The Texas House remains adjourned until Monday afternoon with no planned activity over the weekend. The voting bill, known as S.B. 1, passed the State Senate last week but has not advanced at all in the House. It was scheduled for a committee hearing on Monday, and would still need to go through another committee before it could come to the floor for a vote, setting up a potential showdown next week.
Some Republican representatives were not physically present in the Capitol on Thursday, despite being counted toward the total number there, leading many Democrats to claim the quorum was illegitimate.
But Rafael Anchía, a Dallas Democrat who is the chairman of the Mexican American Legislative Caucus, said he believed the Republican leadership would rally their members by Monday and that it made sense for him to return to Austin now.
“There are a lot of bad bills,” Mr. Anchía said. “In no particular order, I’ve got a large L.G.B.T. population that I need to go fight for. I need to go fight for the parents of school-aged children who are unvaccinated.”
With a quorum in the House, Republicans could try to vote to suspend the normal rules and speed through a vote on the election bill and other bills on Monday. He said that in order to prevent that from happening, Democrats would be needed to vote against it.
“We need a core group of members there to make sure there is no vote to suspend the rules,” Mr. Anchía said.
Yet other Democrats held out hope that they could again prevent a quorum, given the thin margins involved.
“There is a core of us, myself included, who still want to continue this fight, and still want to hopefully bring enough Democrats back into our coalition of holding the line,” Ms. González said. “And so we haven’t given up.”
The anger some Democratic lawmakers felt toward their colleagues was palpable on Friday. But for John Whitmire, a long-serving Houston state senator, such a reaction was “a waste of time.”
“You can’t stay gone forever, even if some members would suggest such a move,” said Mr. Whitmire, who was among 11 breakaway Democrats who denied a quorum to the State Senate in 2003 to halt a redistricting bill by Republicans. After five weeks, he returned to Austin — the first among his colleagues to do so.
Mr. Whitmire said he had spoken with several of the absent House members about whether or not to return.
“I told them to do what they thought was best, to think for themselves and represent their districts,” Mr. Whitmire said.
Though the current election bill in Texas resembles the version from May that first sparked a Democratic walkout, Democrats did win some concessions and Republicans altered or removed some of the most restrictive provisions. Sunday voting hours remain protected, and Republicans added an extra hour of mandatory early voting for weekdays.
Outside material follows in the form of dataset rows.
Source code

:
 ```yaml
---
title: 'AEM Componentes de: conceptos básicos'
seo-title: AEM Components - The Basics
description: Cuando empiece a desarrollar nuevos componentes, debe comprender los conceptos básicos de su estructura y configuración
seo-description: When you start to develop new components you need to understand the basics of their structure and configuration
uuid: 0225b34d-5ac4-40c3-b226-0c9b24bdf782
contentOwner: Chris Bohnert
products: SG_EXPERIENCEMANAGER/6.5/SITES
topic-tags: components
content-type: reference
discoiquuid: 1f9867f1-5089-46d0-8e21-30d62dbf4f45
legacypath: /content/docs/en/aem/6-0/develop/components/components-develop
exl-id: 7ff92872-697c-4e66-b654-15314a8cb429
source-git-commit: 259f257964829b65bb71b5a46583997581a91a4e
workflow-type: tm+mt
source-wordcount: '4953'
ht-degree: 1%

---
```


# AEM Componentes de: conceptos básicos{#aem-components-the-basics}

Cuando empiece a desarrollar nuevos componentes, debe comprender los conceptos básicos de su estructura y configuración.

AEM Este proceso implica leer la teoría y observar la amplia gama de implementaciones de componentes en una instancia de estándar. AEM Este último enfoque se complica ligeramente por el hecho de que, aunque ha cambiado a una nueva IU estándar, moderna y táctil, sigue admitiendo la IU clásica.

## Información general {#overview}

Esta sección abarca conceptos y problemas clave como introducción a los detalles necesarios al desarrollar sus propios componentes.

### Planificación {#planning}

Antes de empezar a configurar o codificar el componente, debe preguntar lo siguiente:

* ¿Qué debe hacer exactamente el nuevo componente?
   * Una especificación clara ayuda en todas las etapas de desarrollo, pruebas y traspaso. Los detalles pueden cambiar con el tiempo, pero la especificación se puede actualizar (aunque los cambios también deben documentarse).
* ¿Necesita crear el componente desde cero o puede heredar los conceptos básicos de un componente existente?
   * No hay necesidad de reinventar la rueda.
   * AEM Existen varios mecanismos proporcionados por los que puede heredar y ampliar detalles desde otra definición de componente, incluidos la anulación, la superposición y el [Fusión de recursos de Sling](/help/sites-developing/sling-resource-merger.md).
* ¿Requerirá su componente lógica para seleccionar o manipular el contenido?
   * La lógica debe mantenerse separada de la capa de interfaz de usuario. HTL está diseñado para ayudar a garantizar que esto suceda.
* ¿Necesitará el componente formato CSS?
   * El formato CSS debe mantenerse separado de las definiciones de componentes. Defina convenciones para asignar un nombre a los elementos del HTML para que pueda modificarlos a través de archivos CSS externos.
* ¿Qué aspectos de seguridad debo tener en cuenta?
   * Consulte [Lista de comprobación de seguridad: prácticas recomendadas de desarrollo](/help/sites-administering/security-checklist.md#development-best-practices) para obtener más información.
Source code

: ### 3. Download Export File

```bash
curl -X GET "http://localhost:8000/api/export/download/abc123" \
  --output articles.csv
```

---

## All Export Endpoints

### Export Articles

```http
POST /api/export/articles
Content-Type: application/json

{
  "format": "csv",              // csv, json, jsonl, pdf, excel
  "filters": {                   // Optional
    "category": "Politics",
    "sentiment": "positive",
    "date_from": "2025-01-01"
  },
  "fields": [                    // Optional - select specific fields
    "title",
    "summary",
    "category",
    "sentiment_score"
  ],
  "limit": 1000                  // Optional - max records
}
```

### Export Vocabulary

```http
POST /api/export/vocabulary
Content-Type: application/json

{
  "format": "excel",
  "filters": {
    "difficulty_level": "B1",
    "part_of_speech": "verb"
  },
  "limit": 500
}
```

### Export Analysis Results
A provision that was designed to make it easier to overturn elections was also completely removed.
But the bill still bans voting advancements from Harris County, home to Houston, that were enacted in the 2020 election, including drive-through voting and 24-hour voting, and it bans election officials from proactively sending out mail ballot applications, or promoting the use of vote by mail.
The bill also greatly empowers partisan poll watchers, weakening an election official’s authority over them and giving them greater autonomy at polling locations, and creates new barriers for those looking to help voters who require assistance, such as with translations.
The voting bill is far from the only item on Mr. Abbott’s agenda. The list also included a host of conservative goals, like restricting abortion access, limiting the ways that students are taught about racism, restricting transgender student athletes and tightening border security.
As Democrats fretted, Republicans celebrated, racing to the Capitol to fill ranks and give Speaker Dade Phelan, a Republican, enough members for a quorum.
The rush was enough to pull one member, Steve Allison, a Republican from near San Antonio, from isolation after he tested positive for the coronavirus earlier this week. He remained by himself in a side room of the House chamber but was counted as present.